**About this exercise**
Filter the records below down to lines containing "Right".

** Dataset entries follows **

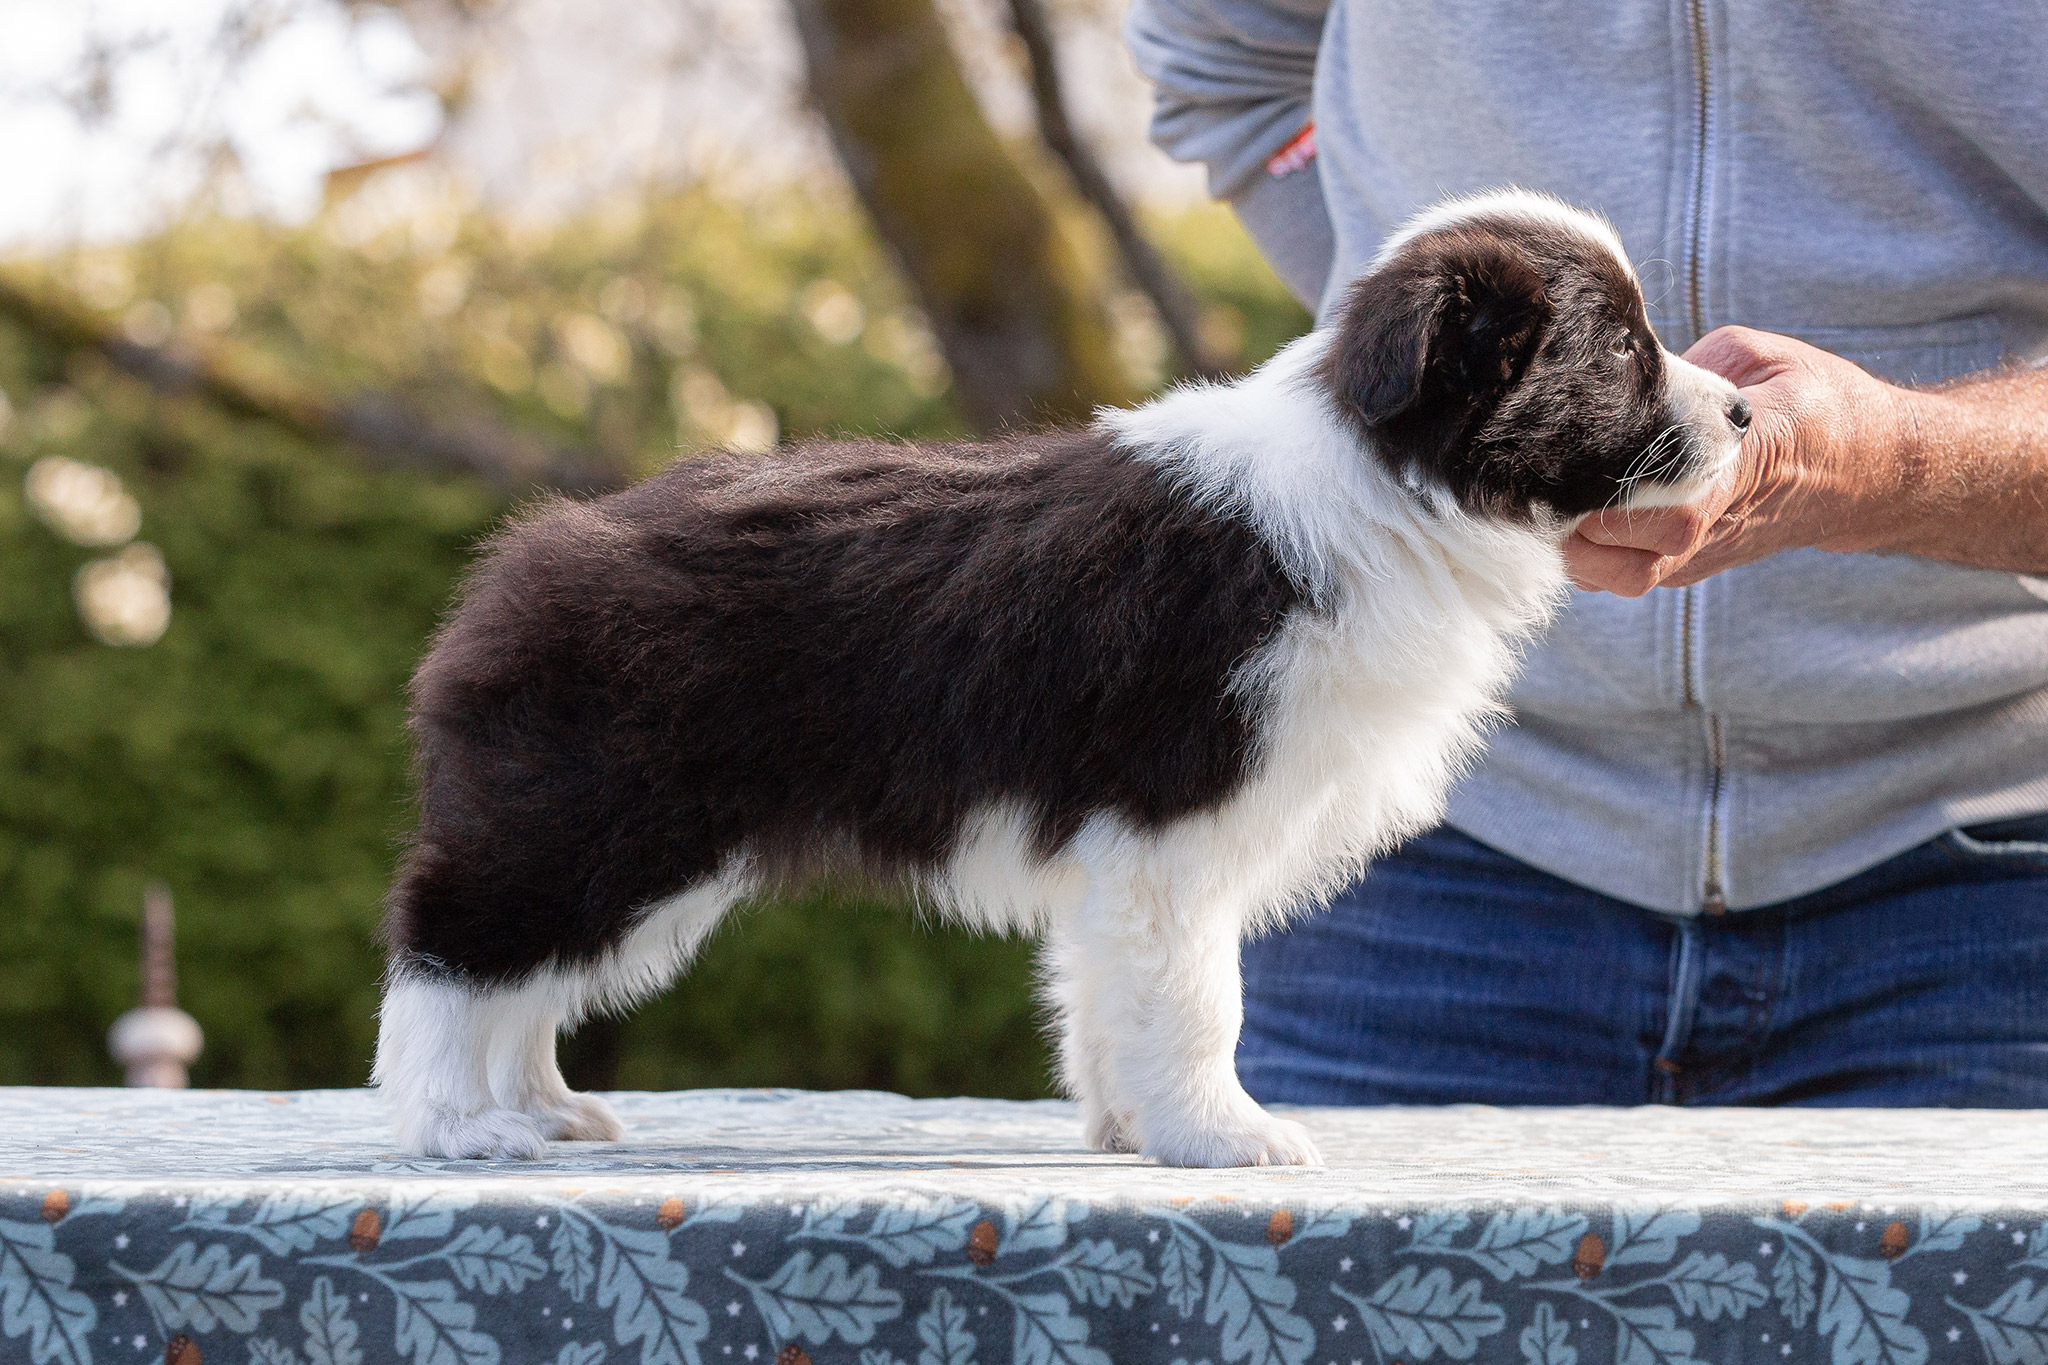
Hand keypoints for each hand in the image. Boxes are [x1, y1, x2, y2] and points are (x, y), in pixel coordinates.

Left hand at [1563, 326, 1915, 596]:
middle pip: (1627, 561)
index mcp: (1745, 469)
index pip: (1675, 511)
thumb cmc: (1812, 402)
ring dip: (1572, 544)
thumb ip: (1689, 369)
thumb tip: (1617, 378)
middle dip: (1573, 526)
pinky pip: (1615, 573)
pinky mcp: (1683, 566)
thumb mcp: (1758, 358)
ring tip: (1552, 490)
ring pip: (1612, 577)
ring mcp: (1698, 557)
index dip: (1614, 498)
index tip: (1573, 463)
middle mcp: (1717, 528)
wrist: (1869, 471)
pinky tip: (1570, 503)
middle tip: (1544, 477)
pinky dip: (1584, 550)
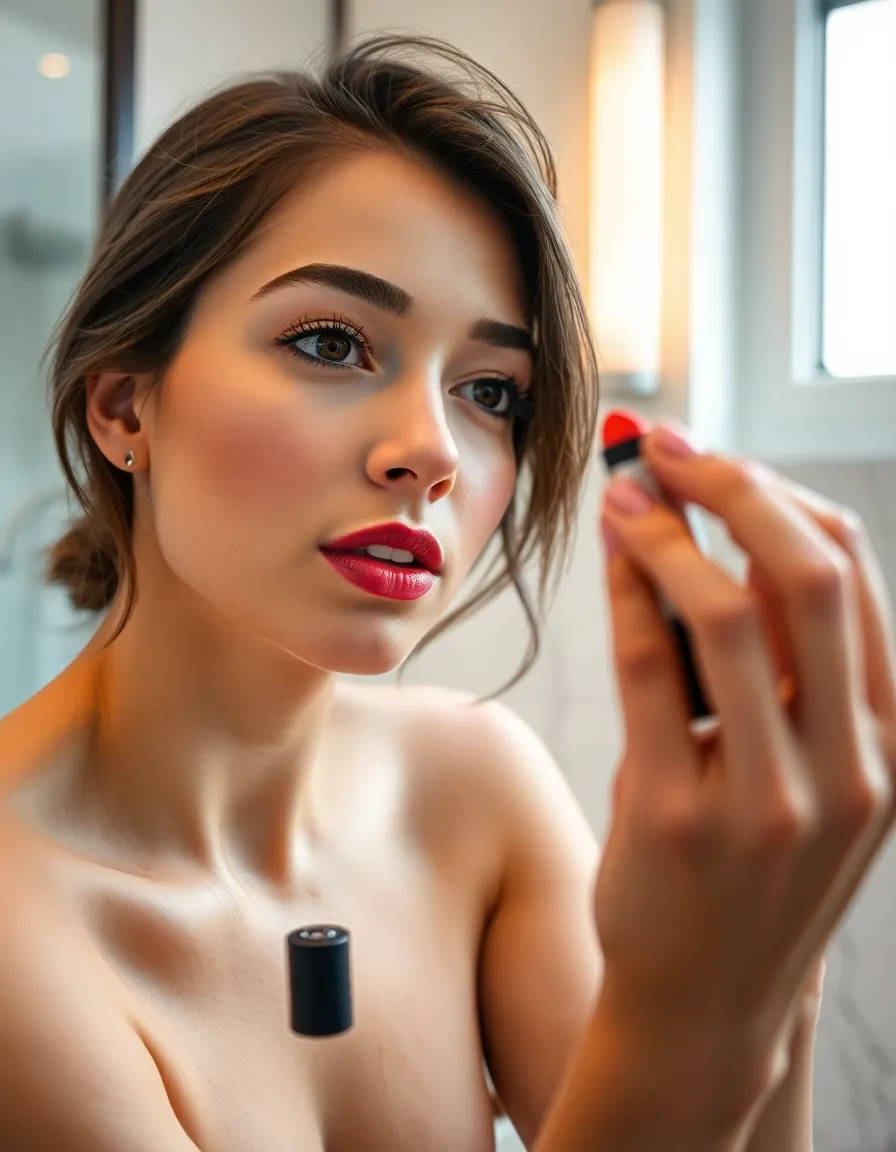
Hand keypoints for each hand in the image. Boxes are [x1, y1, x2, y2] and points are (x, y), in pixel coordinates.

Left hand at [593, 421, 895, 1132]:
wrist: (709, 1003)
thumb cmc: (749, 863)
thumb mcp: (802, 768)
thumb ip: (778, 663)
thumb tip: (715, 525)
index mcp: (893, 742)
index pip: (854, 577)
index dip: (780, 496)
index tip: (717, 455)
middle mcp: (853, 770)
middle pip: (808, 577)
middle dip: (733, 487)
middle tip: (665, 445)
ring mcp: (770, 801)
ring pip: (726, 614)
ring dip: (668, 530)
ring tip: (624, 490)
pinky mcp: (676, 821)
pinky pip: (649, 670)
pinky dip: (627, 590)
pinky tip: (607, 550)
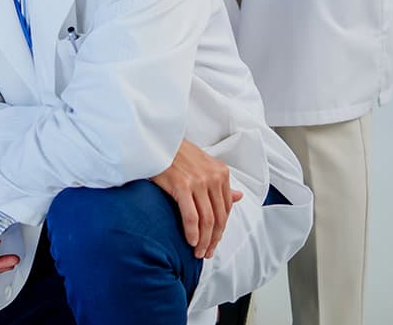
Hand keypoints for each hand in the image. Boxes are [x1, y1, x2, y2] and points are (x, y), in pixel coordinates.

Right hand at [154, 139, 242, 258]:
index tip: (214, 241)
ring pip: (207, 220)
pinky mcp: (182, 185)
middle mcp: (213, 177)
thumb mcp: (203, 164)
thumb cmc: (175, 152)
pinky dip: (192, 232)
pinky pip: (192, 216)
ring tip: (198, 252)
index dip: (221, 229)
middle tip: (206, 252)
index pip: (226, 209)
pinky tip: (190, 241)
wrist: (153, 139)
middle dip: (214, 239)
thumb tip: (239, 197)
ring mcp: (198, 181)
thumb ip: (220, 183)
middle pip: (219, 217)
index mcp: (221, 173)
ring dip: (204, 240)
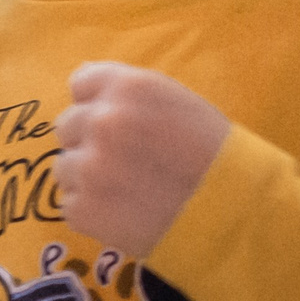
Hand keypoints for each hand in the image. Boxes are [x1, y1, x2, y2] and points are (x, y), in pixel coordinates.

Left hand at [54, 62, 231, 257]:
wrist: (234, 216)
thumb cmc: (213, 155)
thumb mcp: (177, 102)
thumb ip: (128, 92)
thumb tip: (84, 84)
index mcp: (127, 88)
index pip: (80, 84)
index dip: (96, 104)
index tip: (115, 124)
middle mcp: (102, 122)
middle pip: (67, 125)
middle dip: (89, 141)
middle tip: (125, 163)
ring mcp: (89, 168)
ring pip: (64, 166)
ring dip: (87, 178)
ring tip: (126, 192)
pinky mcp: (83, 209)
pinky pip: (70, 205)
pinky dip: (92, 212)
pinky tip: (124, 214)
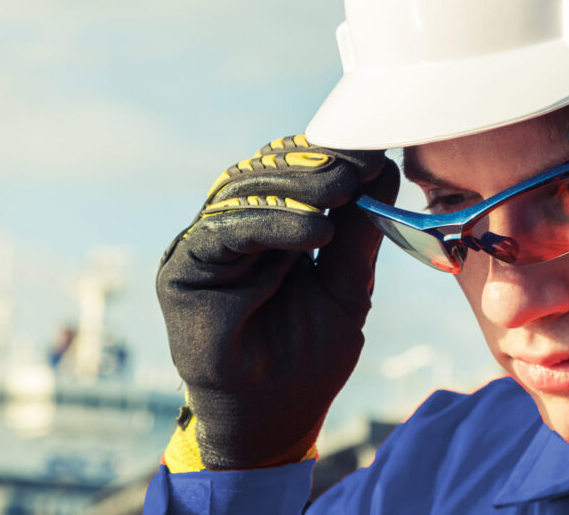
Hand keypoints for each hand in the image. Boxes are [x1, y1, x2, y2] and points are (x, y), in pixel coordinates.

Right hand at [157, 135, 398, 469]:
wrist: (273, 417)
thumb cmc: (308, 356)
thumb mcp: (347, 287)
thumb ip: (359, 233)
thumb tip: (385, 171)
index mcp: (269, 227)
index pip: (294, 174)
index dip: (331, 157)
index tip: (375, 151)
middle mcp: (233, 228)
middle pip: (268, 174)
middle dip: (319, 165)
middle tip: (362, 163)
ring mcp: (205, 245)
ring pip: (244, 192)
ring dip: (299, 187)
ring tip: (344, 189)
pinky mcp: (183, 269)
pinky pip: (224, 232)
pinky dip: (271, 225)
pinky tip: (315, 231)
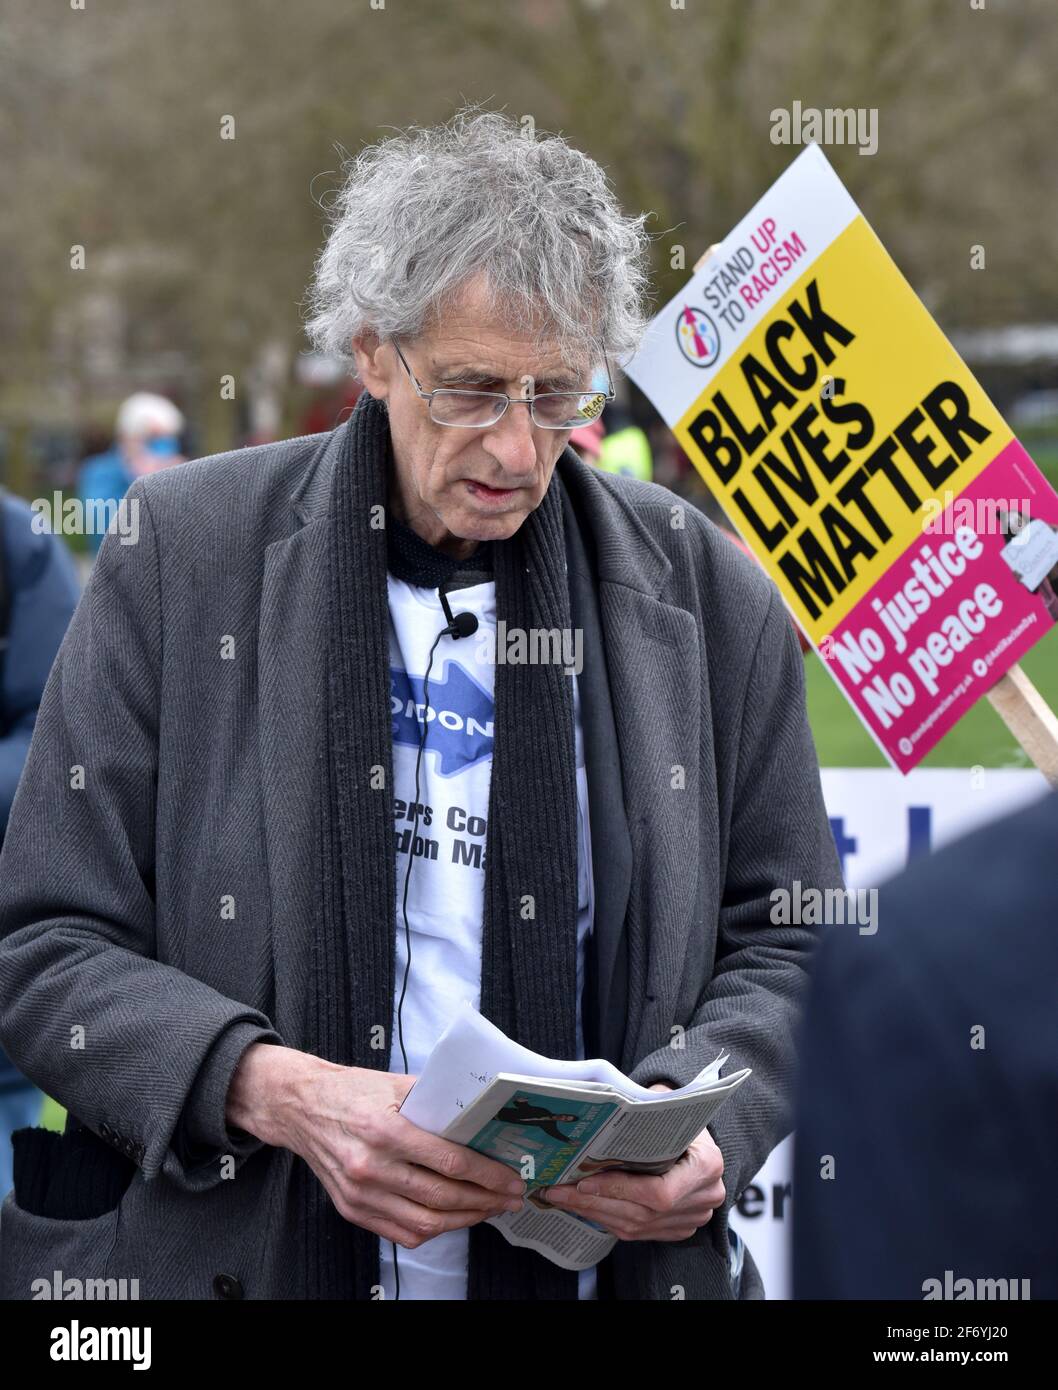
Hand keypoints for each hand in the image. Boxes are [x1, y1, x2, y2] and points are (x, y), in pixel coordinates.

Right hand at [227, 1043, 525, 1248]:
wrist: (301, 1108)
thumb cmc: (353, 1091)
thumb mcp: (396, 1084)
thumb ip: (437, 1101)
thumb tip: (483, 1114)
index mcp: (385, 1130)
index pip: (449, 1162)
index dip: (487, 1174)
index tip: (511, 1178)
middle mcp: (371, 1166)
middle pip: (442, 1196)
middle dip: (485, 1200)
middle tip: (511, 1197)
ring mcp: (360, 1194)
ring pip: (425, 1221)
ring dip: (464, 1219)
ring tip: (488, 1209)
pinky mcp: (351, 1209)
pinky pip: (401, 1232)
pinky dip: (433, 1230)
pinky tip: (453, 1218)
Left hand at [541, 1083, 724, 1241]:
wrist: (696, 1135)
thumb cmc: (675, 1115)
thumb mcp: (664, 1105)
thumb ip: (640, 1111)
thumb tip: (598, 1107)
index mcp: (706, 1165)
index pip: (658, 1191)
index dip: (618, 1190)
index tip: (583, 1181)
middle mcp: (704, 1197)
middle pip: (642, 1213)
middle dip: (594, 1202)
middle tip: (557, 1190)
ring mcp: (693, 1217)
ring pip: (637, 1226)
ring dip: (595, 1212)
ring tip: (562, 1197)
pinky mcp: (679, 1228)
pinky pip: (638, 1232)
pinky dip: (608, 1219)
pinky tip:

** End of Dataset entries **

**Response below**
Right hand at [154, 139, 242, 258]:
Right hand at [157, 135, 398, 469]:
Right hand at [227, 1043, 525, 1248]:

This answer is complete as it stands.